» **Görev malzemesi**:
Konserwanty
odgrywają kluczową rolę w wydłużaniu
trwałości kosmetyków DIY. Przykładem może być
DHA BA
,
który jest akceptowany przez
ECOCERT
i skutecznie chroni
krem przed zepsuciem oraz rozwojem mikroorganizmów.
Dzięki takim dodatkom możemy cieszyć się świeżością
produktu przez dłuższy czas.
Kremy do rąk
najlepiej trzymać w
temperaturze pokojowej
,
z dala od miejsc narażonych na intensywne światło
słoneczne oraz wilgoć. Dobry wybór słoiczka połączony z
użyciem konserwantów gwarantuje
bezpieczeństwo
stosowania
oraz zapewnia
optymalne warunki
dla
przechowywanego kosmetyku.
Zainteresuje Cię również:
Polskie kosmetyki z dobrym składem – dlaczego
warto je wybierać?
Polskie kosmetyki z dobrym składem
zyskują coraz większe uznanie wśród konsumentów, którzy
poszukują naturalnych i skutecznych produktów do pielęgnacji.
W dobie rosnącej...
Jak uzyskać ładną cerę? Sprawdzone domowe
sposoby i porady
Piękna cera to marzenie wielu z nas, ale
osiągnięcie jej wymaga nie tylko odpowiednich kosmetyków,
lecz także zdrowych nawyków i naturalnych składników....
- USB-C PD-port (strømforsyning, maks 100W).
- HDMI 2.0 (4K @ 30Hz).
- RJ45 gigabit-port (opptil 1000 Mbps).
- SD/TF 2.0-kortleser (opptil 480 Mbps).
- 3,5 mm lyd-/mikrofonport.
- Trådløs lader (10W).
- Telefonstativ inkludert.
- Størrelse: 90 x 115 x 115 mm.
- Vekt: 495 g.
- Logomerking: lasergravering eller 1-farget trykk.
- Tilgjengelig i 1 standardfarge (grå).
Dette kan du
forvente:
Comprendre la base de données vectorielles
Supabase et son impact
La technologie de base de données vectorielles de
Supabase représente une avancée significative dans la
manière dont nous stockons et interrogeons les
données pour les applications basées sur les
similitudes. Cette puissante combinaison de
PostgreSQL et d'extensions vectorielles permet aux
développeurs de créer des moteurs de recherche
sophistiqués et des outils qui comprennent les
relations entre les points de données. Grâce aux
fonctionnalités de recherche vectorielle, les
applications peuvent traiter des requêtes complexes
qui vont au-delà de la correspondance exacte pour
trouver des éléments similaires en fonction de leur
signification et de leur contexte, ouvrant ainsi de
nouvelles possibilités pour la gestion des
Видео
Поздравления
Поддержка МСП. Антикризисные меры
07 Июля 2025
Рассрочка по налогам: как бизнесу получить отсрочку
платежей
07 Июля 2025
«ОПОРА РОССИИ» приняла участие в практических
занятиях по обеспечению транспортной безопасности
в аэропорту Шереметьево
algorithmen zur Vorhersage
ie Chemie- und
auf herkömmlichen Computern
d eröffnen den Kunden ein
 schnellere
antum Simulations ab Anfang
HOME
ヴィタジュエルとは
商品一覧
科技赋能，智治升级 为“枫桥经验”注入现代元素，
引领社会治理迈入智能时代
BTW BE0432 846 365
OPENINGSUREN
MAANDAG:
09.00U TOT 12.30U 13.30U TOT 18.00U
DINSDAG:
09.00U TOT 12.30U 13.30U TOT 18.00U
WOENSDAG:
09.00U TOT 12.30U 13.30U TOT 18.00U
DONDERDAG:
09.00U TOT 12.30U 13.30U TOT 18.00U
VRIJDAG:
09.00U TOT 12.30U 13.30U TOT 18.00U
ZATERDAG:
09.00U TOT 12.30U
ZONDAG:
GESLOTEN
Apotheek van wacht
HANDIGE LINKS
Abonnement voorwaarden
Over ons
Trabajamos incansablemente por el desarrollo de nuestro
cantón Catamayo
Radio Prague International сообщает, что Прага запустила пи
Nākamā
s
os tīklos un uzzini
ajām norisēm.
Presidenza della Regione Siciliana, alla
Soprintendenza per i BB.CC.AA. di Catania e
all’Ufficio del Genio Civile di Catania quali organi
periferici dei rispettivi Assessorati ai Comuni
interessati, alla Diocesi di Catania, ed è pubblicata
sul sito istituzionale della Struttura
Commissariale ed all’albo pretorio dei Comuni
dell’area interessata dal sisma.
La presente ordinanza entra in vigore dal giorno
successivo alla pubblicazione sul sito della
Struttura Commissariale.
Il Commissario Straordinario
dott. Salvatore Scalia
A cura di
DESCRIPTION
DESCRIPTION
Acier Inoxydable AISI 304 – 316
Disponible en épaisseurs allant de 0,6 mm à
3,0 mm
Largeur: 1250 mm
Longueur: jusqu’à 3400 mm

» **Alıştırma yönergesi**: Kayıtların başından "słoneczne oraz wilgoć." ifadesinin geçtiği satıra kadar (o satır da dahil) olan satırları numaralı liste olarak düzenleyin. Boş satırlara yer vermeyin.

» **Yazılı çözüm**:
1. Konserwanty
2. odgrywają kluczową rolę w wydłużaniu
3. trwałości kosmetyków DIY. Przykładem może być
4. DHA BA
5. ,
6. który jest akceptowany przez
7. ECOCERT
8. i skutecznie chroni
9. krem przed zepsuciem oraz rozwojem mikroorganizmów.
10. Dzięki takim dodatkom możemy cieszyć się świeżością
11. produktu przez dłuższy czas.
12. Kremy do rąk
13. najlepiej trzymać w
14. temperaturze pokojowej
15. ,
16. z dala od miejsc narażonych na intensywne światło
17. słoneczne oraz wilgoć. Dobry wybór słoiczka połączony z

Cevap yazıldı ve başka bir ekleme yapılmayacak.